The extent of my ethics with banks is I do not like to open up checking accounts for bonuses with smaller community banks. 

1
Comment #29 by Anonymous posted on
Anonymous
I'd much rather the banks cut off the few cheapskates who are taking the RCA terms of service to ridiculous extremes than punish all the rest of us to compensate. Good for the banks if this means that they will let me continue to receive 3% or 4% interest with reasonable debit card use!

4
Comment #30 by BluBaroness posted on
BluBaroness
 Gold Star to Bank of the Sierra (& our Blog Man for cluing me in to Sierra's RCA a while back)!!

 I need to keep purchases lo as income is limited & I buy for one. No warning letters yet. 

 I, too, have multiple RCA accounts & have trapped myself into getting piddly interest by missing post-by dates & # of debits.

Out of the sweet blue, I got a letter in early November from Bank of the Sierra. They decided, with no complaint from me, to boost my interest to the full % over the course of my account for debits that were pending on their post-by date, which previously slashed my interest.

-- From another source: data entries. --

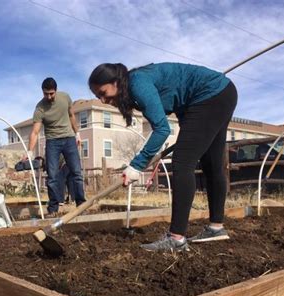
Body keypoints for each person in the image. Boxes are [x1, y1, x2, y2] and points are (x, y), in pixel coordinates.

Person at [88, 62, 237, 252]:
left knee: (183, 163)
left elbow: (162, 129)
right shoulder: (134, 86)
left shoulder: (137, 84)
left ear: (116, 82)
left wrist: (136, 165)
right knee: (211, 164)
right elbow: (178, 100)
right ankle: (216, 228)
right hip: (221, 93)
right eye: (97, 96)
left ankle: (176, 238)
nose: (102, 100)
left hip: (210, 95)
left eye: (103, 93)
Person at [25, 77, 86, 215]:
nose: (49, 96)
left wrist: (77, 133)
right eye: (46, 93)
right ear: (42, 92)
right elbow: (35, 132)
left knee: (76, 172)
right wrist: (29, 151)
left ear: (56, 91)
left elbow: (71, 115)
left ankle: (81, 205)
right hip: (52, 142)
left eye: (51, 93)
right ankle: (53, 208)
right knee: (52, 176)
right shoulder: (40, 108)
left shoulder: (65, 98)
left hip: (69, 138)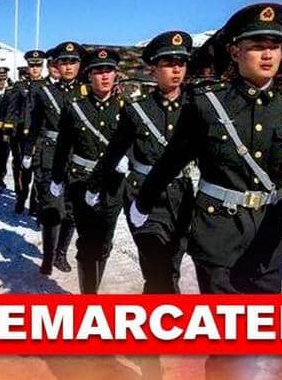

This added add over $90 in interest to my account! 

YEAH Bank of the Sierra!

3
Comment #31 by pdxmale posted on
pdxmale
I got the same thing from them and $84.00.

The letter said that they had undercalculater the interest on accounts and were rectifying it.

Compare that to the actions of the MEGA BANKS

2
Comment #32 by RJM posted on
RJM
I feel worse for the gas station I do my small charges at then the banks.

If they kick me out, fine. I will go on to the next deal.

I use my real rewards cards for other purchases. Im not giving up that 1.5-5% except on purchases under $3.

I dont care what the dunker says. I dunked when I was younger. Not sure I can still touch the rim.

2
Comment #33 by RJM posted on
RJM
pdxmale - #10

Very impressed with your work.

However, I would argue that your yield is not really 4.36% if you pay yourself a small wage for your time.

Finally, do you really need that much liquid ?  I ask myself the same question.

3
Comment #36 by Anonymous posted on
Anonymous
I, too, was kicked out of Jeff Davis Bank's reward account for my "spending behavior", and switched to a non-interest bearing checking account.  I sent a complain letter and the branch's assist. VP (matthewg@jdbank.com) responded: 

"Again, we are not changing your account because you failed to meet any guidelines.  Rather, we feel that the account's benefits have been abused and that your account is not
being used as a primary checking account."

To which I responded, "Your website clearly describes the Kasasa Cash account as being 'your cash so you should benefit the most from it. Just you getting the most for your money, every month.'  This is what I have been attempting to do every month, so I feel I should not be penalized for this.  On your website, I did not see a requirement of using this account as a 'primary' checking account."

 

 

2
Comment #37 by Anonymous posted on
Anonymous
Now after getting all my money out of Jeff Davis since I do not need an out of state free checking 0% interest account they keep telling me they want me to keep it open for any transactions that may post. I told them to close my account, can they still transfer the kasasa to a different type of account after me contacting them in an email telling them to close the account and do not open a new account?